Obama's friend faces scrutiny for planned hotel near ex-president's center
One of ex-President Barack Obama's friends is being criticized for her plan to build a hotel near the yet-to-be-completed Obama Presidential Center.
Newsweek reports that the criticism is being aimed at Allison Davis, who leads the Aquinnah Investment Trust company, which is planning to build the hotel in Chicago, Illinois.
First, we'll take a look at Davis' plan, then we'll look at the criticism of it.
The Chicago Plan Commission approved on Thursday a plan by a veteran developer to plant a 26-story hotel several blocks south of the Obama Presidential Center, now under construction in Woodlawn.https://t.co/78ZnvbBoWp
— Chicago Tribune (@chicagotribune) August 22, 2025
Here are the details:
Newsweek provides some of the details of the hotel proposal.
It writes:
The 303-foot hotel would have 250 rooms, shops and offices, a swimming pool, 118 car parking spaces and 12 bicycle parking spaces according to planning documents. It would also rezone an affordable housing complex next to Island Terrace.
The Chicago Tribune reports that the plan to build the hotel was recently approved by the Chicago Plan Commission.
Per the outlet:
The Chicago Plan Commission approved on Thursday a plan by a veteran developer to plant a 26-story hotel several blocks south of the Obama Presidential Center, now under construction in Woodlawn. The $100 million tower at 6402 S. Stony Island Ave. will fill in vacant lots, provide badly needed jobs to Woodlawn residents, and help ensure some of the money spent by the Obama center’s thousands of annual visitors stays in the community, said Allison Davis, the lawyer and developer who has owned the property for years.

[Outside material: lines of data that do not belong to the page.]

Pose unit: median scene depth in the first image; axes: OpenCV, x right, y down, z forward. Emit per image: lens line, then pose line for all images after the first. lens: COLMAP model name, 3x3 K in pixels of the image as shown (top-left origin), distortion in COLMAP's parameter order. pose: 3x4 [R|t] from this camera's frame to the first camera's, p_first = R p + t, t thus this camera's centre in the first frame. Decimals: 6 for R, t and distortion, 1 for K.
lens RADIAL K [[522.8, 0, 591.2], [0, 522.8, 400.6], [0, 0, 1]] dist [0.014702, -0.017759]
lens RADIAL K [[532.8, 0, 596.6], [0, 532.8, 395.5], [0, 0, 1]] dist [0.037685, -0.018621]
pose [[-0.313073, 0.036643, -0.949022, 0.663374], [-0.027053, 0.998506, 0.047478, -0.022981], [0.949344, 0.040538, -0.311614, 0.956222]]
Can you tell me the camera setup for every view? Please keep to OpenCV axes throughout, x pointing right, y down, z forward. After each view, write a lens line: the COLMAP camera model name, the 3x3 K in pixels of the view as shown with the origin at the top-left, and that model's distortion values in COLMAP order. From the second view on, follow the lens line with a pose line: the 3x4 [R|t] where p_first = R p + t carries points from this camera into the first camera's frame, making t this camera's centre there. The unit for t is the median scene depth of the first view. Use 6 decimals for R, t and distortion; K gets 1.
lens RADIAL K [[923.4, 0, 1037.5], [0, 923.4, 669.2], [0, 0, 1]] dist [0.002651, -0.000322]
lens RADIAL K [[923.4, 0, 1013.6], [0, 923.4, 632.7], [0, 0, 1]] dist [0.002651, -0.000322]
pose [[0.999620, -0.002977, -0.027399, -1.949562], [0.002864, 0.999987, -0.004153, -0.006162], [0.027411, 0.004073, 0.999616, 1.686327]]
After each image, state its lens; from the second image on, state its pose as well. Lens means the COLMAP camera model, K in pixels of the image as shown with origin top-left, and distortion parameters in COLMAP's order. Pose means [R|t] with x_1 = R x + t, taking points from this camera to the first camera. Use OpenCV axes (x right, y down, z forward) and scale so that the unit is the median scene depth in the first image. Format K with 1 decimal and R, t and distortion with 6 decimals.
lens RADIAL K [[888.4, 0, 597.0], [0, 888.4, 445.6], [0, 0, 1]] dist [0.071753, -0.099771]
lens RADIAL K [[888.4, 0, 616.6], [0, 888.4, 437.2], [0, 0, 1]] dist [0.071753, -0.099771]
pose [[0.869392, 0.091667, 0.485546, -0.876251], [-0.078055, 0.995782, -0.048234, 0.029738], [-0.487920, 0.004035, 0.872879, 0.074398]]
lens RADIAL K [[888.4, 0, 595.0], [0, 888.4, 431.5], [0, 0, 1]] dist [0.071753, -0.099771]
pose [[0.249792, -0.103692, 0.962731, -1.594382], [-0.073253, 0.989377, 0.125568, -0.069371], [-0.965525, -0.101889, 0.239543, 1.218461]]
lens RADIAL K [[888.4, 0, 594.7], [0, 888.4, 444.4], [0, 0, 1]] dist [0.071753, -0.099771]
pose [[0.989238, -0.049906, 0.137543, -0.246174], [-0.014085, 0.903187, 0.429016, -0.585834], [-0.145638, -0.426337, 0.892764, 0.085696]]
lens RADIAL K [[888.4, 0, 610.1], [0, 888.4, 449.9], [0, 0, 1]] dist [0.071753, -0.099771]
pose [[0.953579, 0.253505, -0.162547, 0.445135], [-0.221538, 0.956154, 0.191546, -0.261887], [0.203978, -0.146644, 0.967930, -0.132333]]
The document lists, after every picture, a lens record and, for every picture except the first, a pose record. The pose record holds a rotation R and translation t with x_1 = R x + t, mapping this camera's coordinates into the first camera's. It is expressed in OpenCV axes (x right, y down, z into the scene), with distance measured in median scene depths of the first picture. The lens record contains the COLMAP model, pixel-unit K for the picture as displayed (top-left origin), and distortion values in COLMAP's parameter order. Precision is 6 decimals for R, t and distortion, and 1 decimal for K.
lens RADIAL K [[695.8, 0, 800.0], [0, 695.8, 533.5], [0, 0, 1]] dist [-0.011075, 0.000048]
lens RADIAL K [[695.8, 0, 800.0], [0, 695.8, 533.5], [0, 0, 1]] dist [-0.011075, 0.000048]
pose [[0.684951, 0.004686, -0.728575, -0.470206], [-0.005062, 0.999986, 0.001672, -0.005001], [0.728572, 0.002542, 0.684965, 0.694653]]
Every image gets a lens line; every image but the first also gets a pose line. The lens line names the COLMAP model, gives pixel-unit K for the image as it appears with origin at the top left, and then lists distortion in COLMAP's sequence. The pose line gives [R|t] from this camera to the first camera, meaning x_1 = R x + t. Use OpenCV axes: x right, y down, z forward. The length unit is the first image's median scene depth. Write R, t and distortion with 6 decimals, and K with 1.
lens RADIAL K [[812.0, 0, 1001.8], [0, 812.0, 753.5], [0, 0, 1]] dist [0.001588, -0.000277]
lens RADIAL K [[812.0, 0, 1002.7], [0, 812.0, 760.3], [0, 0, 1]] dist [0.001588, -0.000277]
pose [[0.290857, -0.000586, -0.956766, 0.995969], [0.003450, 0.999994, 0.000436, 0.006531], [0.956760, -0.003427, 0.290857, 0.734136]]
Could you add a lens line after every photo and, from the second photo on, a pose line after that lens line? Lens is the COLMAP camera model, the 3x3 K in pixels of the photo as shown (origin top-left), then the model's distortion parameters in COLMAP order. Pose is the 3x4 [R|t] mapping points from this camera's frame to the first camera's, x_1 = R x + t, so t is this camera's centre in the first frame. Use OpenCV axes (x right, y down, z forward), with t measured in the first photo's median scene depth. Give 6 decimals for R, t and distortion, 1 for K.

Not everyone, though, is as enthusiastic about the plan.
Here's what the critics are saying:
Newsweek reports on how some are protesting the hotel proposal.
The outlet writes:
Dixon Romeo, an organizer with the Obama Community Benefits Agreement Coalition, told NBC: "When you can fast-track a luxury hotel — while everyone around that hotel lives in blight, knowing that that'll raise the price to push them out — you're intentionally trying to gentrify a neighborhood."
Newsweek goes on to report on public criticism that was sent to the commission before it approved the proposal.
It continues:
Two residents, Sanya Bhartiya and Rebeca Velasquez, sent identical emails that said: "A luxury hotel in the neighborhood would worsen issues that community members have already been vocal about by attracting more predatory developers to the area, raising the cost of living, and pricing more people out of the neighborhood."
It is not just laymen either. Newsweek reports that some experts have concerns about the project as well. Nonetheless, the project got the green light.